# Fluval Edge Cherry Shrimp tank



## Blackheart (Jul 5, 2011)

I had abandoned my ideas to use a Fluval Edge as a planted tank for White Clouds Mountain Minnows, bought a 10 gallon, and decided to use that instead.

I had intended to sell the fluval, but i thought, i have it why not keep it and make some use out of it. red cherry shrimp sounded rather tempting.

could anyone give me tips on how to setup a low tech, low cost tank for these little guys?


----------



## FDNY911 (Dec 6, 2009)

Funny you mentioned the Fluval Edge. I just took the top off of mine and it looks like an ADA tank lol. Now it isn't so hard to scape. I think it looks so much better. 5 Razors and 15 minutes. 

As far as low cost. One bag of Fluval Shrimp Stratum should be good. Some driftwood or stone and lots of moss. Mid 70s is good for them. I am going to be using 2 Hampton Bay desk lamps for them till I get around to making a 3-5 LED fixture. The Hamptons are sold at Home Depot for like 20 each I think.


----------



## Optix (May 31, 2011)

moss wall carpet + j. fern or anubius + rocks = 0 maintenance tank


----------



## Geniusdudekiran (Dec 6, 2010)

FDNY911 said:


> Funny you mentioned the Fluval Edge. I just took the top off of mine and it looks like an ADA tank lol. Now it isn't so hard to scape. I think it looks so much better. 5 Razors and 15 minutes.
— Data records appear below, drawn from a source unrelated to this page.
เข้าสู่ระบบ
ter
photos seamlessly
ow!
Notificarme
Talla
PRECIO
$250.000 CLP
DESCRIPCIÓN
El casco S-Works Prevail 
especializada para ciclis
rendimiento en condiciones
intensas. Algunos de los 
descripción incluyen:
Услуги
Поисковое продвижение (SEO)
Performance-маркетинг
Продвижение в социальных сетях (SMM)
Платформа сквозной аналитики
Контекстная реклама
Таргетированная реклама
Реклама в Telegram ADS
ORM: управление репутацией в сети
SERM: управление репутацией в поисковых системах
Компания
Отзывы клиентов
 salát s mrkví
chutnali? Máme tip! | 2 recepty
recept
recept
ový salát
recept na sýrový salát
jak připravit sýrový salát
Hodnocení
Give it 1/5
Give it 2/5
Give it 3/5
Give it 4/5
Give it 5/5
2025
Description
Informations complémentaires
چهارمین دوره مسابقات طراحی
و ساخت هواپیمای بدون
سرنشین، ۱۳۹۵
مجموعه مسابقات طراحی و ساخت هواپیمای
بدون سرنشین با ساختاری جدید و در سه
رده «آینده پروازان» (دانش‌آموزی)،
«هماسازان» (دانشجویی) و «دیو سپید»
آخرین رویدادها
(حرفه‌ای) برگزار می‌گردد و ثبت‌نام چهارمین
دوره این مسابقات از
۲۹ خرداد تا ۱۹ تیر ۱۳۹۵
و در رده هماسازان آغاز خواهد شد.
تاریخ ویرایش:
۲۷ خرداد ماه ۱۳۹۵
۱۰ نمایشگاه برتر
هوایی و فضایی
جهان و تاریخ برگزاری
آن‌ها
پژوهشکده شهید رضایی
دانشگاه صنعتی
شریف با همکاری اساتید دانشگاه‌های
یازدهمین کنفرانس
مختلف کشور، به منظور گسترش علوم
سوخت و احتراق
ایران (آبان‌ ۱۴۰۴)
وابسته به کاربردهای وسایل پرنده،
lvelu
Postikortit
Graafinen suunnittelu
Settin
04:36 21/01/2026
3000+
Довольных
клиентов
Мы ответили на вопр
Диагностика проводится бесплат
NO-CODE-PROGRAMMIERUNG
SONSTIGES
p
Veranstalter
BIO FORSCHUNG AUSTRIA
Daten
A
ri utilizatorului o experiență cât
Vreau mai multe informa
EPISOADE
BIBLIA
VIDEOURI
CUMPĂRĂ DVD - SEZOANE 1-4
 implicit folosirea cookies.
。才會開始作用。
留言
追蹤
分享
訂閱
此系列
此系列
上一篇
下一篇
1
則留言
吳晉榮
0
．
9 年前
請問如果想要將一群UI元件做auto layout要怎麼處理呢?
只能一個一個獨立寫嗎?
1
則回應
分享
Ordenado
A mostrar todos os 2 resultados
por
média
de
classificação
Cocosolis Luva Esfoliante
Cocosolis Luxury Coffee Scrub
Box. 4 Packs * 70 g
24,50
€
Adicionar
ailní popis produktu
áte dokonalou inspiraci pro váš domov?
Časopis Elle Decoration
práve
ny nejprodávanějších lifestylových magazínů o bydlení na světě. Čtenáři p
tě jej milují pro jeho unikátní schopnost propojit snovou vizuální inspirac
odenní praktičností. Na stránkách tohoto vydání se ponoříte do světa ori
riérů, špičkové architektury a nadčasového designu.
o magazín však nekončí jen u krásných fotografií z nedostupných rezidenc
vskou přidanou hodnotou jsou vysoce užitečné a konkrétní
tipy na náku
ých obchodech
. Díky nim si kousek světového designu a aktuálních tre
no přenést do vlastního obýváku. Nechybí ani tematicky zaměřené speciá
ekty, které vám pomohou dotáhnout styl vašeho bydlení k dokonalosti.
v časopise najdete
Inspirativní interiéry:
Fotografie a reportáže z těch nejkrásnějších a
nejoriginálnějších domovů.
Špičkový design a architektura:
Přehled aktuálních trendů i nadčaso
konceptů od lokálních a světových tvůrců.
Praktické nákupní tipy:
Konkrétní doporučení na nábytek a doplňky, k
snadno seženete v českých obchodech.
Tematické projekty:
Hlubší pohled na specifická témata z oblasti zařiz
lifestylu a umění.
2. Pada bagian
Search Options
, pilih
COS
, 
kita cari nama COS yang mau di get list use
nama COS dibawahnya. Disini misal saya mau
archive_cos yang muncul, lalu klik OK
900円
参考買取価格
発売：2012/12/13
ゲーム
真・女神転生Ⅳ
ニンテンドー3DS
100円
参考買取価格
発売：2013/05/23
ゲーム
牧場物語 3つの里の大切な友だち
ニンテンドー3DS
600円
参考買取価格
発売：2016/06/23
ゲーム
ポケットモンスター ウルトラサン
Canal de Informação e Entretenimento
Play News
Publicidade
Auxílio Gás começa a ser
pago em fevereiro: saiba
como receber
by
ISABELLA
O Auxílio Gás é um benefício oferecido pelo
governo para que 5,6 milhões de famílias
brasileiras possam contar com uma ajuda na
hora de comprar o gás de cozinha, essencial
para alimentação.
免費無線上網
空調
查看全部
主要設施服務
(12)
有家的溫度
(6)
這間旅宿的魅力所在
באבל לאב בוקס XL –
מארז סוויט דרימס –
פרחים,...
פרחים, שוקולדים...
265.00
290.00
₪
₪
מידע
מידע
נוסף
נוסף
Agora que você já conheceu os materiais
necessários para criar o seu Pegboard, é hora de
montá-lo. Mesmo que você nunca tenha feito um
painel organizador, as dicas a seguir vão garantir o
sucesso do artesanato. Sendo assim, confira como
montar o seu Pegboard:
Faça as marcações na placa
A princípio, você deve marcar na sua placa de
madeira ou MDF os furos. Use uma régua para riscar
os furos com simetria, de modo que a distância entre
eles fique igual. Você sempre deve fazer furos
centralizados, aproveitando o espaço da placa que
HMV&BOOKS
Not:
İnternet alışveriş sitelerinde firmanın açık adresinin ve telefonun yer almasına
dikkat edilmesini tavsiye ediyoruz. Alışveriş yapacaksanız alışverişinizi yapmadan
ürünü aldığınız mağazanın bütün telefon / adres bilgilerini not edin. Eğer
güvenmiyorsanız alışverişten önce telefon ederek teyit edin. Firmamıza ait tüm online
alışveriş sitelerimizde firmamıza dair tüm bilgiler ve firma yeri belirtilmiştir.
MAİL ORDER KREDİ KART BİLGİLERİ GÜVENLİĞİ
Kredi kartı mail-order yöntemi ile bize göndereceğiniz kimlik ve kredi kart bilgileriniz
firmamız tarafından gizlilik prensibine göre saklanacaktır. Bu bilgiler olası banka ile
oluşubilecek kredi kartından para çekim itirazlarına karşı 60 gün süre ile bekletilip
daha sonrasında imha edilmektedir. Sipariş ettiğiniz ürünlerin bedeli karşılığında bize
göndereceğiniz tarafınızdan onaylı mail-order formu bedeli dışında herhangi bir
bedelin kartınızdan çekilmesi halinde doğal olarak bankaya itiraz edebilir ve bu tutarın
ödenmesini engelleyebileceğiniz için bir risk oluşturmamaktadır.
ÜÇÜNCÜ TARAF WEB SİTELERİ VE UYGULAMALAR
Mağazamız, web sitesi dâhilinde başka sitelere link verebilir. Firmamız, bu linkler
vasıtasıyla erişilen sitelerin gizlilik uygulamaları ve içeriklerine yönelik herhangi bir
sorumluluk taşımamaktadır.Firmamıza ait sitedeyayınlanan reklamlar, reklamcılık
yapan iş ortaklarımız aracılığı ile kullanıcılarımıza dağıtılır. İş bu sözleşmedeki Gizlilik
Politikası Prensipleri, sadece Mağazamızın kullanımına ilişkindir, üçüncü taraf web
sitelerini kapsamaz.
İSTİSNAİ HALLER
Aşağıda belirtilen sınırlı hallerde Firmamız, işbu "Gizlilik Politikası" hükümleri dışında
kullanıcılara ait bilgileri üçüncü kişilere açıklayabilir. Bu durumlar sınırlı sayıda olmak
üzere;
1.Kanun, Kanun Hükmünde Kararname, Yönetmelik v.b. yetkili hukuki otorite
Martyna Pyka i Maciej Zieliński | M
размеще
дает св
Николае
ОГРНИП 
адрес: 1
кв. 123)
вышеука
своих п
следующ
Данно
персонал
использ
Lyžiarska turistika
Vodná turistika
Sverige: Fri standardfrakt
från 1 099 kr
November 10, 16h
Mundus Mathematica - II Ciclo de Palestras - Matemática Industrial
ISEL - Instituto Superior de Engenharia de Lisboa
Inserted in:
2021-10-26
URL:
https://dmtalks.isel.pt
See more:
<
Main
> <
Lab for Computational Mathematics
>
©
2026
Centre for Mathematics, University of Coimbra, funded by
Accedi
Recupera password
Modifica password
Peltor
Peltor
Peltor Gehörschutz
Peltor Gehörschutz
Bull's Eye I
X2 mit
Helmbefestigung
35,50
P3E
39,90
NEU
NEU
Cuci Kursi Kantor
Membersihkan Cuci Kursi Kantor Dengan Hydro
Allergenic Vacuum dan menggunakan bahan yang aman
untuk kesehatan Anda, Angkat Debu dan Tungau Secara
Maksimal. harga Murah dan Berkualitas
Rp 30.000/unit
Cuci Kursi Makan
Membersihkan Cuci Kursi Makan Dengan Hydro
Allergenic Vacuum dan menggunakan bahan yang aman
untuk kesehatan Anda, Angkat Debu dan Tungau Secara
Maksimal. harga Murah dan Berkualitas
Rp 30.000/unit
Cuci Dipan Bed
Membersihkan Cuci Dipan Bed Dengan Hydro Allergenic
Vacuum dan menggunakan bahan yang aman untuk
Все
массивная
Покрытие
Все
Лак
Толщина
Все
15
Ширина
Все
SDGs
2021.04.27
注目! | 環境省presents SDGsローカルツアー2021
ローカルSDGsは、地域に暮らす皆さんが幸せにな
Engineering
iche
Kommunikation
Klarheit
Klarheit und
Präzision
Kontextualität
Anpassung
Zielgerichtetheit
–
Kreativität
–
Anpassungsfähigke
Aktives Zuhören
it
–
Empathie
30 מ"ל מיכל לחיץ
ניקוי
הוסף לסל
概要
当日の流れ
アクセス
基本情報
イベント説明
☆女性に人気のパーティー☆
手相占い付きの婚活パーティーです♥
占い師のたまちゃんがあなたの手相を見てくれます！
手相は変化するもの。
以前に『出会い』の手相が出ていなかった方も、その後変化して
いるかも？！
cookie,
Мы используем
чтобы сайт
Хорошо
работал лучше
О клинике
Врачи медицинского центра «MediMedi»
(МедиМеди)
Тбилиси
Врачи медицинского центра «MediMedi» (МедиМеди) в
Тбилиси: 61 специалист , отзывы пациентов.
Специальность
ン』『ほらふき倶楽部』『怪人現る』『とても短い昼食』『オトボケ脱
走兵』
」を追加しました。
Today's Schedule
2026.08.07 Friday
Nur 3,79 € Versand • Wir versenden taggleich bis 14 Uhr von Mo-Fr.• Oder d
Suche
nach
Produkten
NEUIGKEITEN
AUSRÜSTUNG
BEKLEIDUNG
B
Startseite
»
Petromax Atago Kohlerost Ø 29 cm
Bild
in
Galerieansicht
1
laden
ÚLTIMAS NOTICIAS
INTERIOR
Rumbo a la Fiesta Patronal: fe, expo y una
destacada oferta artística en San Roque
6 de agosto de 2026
Post a pic! Post a pic! Pleeeeeez


----------



## FDNY911 (Dec 6, 2009)

This is it now, so far. 










If you're really bored with the Edge, its really easy to take the top off. Plus the tank was built to be rimless, the edges are all beveled and extremely smooth. Glue comes right off with a razor. No chemicals either!


----------



## Geniusdudekiran (Dec 6, 2010)

Dude! That is BOSS!!!


----------



## FDNY911 (Dec 6, 2009)

No, whats boss is that you can find fluval edges for super cheap! 60 bucks sometimes, no shipping needed, boom, cheap rimless with quality.

Sorry for the thread jack OP.


----------



## raven_wilde (Jul 12, 2006)

I just set up an Edge that I'm going to use for shrimp- if you get the Fluval Shrimp Stratum get the bigger bag, you end up needing all of it if you want enough substrate to do something cool.


----------



## Piphobbit (Dec 2, 2010)

Wow, the fluval looks amazing topless! Very tempting to do with my own...! Would it be possible to glue the top back on in the future, you think?

As for Blackheart's original question, I'm facing the same sort of problem myself. Originally I had some java moss on driftwood with hornwort and some ludwigia, but now it's a totally overgrown monster! Any good short plants that won't grow crazy? I have decently high light.


----------



## Zac (Dec 16, 2010)

Awesome stuff Hector. May do that with mine now, lol.


----------